1. 伸縮動作、起伏動作及び旋回動作が可能なブームの長さ、前記ブームの起伏角度及び前記ブームの旋回角度に基づき、前記ブームの先端の位置を所定の座標系で示す先端位置データを生成する位置管理部と、
半径が互いに異なる複数の扇形の弧を繋ぎ合わせた形状であるトンネルの断面輪郭形状を示す断面輪郭形状データの入力を受付ける断面輪郭形状データ受付部と、
前記ブームと、前記トンネルの断面の位置関係を示す位置関係データの入力を受付ける位置関係データ受付部と、
前記先端位置データと、前記断面輪郭形状データと、前記位置関係データとに基づき、複数の前記扇形の中の前記ブームの先端の位置を内包する扇形を特定し、前記ブームの先端の位置を内包する扇形の2本の半径が交わる点と、前記ブームの先端との距離を一定に保ちながら、前記ブームの先端を前記トンネルの断面の周方向に移動させるブーム制御部と、
を有するブーム制御装置。
2. 前記ブーム制御部は、
前記ブームの先端と前記トンネルの内壁との距離を一定に保ちながら前記ブームの先端を前記トンネルの断面の周方向に移動させる輪郭モードと、ユーザ操作に応じて前記ブームの複数の動作機構を独立して動かしながら前記ブームの先端を移動させる手動モードとを含み、
前記手動モードで前記ブームの先端を移動させた後、前記輪郭モードに切り替える操作を受付けると、前記輪郭モードに切り替わったタイミングにおいて複数の前記扇形の中の前記ブームの先端の位置を内包する扇形を特定し、その時点の前記ブームの先端の位置を内包する扇形の2本の半径が交わる点と前記ブームの先端との距離を一定に保ちながら、前記ブームの先端を前記トンネルの断面の周方向に移動させる1に記載のブーム制御装置。
3. 前記ブーム制御部は、
前記ブームの先端の移動に応じて、前記ブームの先端の位置を内包する扇形が切り替わったことを検出するとともに、新たに前記ブームの先端の位置を内包することとなった扇形を特定し、
前記ブームの先端の位置を内包する扇形が切り替わったことを検出した後、新たに前記ブームの先端の位置を内包することとなった扇形の2本の半径が交わる点と、前記ブームの先端との距離を一定に保ちながら、前記ブームの先端を前記トンネルの断面の周方向に移動させる1又は2に記載のブーム制御装置。

■ ■ ■ ■

設問 ▸
本文によると、トンネルの断面輪郭形状はどのような形状か答えてください。

データ行 ▸
■ ■ ■ ■

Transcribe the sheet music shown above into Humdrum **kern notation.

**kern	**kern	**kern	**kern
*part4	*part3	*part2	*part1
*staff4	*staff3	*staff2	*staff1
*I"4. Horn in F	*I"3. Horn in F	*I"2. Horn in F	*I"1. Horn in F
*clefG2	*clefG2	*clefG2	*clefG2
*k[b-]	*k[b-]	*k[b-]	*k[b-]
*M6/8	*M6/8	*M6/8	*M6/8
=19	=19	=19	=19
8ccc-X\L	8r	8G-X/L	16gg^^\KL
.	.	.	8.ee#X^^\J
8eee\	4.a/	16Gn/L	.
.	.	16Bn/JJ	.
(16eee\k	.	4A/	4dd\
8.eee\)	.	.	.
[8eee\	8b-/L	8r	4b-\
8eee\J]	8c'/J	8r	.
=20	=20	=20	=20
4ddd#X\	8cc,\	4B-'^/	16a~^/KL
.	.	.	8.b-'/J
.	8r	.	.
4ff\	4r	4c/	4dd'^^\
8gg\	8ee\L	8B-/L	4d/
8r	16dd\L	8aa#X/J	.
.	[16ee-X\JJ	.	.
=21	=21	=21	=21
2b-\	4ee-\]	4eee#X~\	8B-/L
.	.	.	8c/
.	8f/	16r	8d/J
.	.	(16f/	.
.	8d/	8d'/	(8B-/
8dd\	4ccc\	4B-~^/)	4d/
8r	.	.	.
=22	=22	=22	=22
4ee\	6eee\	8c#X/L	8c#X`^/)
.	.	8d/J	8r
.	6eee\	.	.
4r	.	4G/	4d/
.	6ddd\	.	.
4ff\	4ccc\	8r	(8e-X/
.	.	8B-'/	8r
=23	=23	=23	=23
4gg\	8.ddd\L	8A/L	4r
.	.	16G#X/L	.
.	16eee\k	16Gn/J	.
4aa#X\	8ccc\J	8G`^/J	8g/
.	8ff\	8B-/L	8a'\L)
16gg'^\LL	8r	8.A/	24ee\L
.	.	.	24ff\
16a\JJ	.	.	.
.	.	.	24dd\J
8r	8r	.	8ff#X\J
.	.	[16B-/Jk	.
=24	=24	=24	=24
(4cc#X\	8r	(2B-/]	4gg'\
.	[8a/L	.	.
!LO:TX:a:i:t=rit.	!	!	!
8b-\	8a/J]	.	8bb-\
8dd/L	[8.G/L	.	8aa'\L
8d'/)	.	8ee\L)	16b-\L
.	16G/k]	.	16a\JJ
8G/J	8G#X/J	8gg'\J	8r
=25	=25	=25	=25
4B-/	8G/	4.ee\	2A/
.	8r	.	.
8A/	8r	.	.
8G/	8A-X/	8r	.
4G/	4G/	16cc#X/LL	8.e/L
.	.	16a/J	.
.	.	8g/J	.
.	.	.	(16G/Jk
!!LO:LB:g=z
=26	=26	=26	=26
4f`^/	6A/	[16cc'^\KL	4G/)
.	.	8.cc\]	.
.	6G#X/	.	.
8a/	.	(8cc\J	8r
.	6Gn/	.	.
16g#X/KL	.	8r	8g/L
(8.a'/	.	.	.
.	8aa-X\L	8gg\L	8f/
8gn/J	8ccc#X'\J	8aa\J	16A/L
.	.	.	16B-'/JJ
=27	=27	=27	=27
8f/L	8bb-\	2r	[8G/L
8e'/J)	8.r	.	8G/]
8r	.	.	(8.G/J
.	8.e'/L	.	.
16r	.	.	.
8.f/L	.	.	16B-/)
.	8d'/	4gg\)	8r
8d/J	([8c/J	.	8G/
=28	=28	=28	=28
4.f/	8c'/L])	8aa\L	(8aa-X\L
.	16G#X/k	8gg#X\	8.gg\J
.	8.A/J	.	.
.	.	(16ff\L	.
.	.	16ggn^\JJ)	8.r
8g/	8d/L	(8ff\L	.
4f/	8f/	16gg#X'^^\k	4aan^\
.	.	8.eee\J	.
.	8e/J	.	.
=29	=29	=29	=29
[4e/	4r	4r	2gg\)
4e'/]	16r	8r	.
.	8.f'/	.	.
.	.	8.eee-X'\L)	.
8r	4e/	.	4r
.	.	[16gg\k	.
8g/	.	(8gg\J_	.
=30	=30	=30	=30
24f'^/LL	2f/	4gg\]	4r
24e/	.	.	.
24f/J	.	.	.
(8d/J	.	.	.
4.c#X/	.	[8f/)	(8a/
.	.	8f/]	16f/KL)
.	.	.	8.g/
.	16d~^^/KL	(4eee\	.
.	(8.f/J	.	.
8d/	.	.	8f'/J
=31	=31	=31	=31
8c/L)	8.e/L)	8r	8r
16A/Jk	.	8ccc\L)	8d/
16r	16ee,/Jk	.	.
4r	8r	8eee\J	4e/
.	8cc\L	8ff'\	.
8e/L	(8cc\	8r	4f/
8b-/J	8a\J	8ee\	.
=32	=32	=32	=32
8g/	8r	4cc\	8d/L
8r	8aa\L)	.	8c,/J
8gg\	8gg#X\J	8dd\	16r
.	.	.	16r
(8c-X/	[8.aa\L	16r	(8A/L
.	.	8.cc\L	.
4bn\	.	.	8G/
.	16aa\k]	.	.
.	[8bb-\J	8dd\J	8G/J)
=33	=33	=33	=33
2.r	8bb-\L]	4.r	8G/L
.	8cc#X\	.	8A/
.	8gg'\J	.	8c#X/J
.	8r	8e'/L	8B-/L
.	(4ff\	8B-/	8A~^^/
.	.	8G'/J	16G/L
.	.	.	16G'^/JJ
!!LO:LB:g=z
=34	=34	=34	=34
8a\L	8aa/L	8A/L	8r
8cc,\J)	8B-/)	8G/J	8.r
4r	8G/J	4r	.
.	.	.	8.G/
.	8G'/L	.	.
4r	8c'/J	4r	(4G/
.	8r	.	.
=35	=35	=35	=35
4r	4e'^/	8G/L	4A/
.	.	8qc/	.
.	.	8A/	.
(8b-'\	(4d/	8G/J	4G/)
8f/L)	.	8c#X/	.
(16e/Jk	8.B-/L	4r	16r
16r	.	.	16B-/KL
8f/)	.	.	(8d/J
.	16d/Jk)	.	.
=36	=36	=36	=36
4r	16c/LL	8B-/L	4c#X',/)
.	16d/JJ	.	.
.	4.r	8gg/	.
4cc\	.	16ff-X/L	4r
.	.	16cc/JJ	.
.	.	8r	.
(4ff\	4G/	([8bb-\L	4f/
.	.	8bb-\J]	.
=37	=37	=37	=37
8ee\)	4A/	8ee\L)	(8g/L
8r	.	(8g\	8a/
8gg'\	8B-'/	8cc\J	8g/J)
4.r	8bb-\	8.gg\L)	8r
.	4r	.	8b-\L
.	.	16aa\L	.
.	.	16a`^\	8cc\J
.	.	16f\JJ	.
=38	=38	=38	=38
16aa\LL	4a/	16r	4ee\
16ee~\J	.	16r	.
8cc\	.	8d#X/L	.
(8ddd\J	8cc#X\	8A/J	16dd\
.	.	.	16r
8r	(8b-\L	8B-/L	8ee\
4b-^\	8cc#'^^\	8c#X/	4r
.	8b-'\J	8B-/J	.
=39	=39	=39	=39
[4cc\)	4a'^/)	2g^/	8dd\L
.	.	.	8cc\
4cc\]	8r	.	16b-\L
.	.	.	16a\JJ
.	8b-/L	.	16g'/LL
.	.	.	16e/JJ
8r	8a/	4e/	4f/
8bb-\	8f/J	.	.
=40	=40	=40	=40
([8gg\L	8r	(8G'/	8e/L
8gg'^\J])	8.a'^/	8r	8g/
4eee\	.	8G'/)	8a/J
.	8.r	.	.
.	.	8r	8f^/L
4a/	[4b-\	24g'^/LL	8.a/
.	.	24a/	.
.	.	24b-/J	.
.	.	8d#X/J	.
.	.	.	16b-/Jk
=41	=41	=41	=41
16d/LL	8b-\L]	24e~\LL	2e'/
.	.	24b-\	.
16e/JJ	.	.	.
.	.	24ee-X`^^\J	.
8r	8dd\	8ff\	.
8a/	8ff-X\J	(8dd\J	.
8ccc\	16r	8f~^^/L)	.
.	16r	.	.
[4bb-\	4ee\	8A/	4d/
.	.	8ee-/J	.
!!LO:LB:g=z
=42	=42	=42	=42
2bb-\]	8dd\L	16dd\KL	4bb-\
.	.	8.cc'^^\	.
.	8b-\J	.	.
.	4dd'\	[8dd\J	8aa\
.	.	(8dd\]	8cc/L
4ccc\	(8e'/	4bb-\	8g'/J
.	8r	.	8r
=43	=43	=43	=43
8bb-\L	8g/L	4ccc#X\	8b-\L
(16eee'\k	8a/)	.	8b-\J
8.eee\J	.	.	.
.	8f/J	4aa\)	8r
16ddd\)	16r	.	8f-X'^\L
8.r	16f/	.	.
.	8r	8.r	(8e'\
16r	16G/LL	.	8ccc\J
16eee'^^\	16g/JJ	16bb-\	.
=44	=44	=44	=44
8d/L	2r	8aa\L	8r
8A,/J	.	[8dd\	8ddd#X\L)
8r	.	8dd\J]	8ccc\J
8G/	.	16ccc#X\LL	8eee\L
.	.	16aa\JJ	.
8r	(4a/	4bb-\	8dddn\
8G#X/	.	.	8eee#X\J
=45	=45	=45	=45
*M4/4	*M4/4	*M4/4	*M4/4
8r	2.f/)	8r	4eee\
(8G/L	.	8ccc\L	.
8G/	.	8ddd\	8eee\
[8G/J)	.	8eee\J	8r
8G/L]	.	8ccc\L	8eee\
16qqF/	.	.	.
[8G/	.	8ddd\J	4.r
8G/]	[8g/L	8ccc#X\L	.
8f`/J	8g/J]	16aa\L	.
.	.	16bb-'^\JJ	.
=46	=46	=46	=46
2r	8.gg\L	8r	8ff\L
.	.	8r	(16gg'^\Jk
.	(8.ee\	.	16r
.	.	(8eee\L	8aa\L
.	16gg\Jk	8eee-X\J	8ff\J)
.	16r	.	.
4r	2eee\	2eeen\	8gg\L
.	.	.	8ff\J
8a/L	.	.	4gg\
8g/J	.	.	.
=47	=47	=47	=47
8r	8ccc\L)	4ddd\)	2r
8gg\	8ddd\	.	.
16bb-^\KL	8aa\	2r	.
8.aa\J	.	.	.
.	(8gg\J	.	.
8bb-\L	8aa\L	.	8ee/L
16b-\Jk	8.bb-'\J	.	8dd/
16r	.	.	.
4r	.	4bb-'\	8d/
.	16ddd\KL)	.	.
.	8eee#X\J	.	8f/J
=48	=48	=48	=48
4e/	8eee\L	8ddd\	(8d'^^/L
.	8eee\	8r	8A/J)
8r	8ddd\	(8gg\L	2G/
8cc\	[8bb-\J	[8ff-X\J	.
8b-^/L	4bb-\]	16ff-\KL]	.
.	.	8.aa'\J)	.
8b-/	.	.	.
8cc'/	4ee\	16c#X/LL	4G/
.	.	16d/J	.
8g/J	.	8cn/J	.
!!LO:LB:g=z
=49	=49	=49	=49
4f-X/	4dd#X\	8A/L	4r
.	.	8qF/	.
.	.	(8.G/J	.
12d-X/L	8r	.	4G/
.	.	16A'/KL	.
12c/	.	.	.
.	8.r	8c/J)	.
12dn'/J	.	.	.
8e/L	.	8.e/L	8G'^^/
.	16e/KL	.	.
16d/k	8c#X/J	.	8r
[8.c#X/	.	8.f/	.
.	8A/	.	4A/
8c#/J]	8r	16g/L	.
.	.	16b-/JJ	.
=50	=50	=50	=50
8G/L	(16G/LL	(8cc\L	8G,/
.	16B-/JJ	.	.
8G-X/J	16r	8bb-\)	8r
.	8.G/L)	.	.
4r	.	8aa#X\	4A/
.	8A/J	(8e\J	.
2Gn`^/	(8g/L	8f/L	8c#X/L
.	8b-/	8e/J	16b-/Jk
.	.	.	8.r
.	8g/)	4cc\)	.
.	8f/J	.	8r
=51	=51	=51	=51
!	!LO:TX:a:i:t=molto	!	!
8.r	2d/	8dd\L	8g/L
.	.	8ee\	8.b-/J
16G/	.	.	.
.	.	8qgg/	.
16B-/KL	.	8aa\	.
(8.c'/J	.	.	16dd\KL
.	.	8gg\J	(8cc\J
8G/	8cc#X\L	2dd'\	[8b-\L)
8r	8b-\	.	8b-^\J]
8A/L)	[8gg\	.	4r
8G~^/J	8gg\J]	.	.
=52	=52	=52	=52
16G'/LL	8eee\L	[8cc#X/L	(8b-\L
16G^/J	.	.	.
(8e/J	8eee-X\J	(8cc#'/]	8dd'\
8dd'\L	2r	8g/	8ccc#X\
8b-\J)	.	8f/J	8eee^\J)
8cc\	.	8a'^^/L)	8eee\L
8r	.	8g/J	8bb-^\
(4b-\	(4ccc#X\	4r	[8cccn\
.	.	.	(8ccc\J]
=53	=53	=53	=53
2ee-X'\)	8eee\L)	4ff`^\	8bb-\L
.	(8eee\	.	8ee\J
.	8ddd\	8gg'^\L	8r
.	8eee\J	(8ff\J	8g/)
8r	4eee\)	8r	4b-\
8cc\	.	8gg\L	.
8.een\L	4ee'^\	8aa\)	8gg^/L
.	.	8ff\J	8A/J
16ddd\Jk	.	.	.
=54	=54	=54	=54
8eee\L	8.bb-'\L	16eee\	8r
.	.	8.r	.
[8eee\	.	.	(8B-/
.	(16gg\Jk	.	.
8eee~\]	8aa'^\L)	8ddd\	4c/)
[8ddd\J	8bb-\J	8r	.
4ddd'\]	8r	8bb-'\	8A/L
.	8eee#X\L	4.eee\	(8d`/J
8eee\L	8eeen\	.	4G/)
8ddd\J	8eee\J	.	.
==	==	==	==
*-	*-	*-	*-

■ ■ ■ ■

解答 ▸
半径が互いに異なる複数の扇形の弧を繋ぎ合わせた形状です。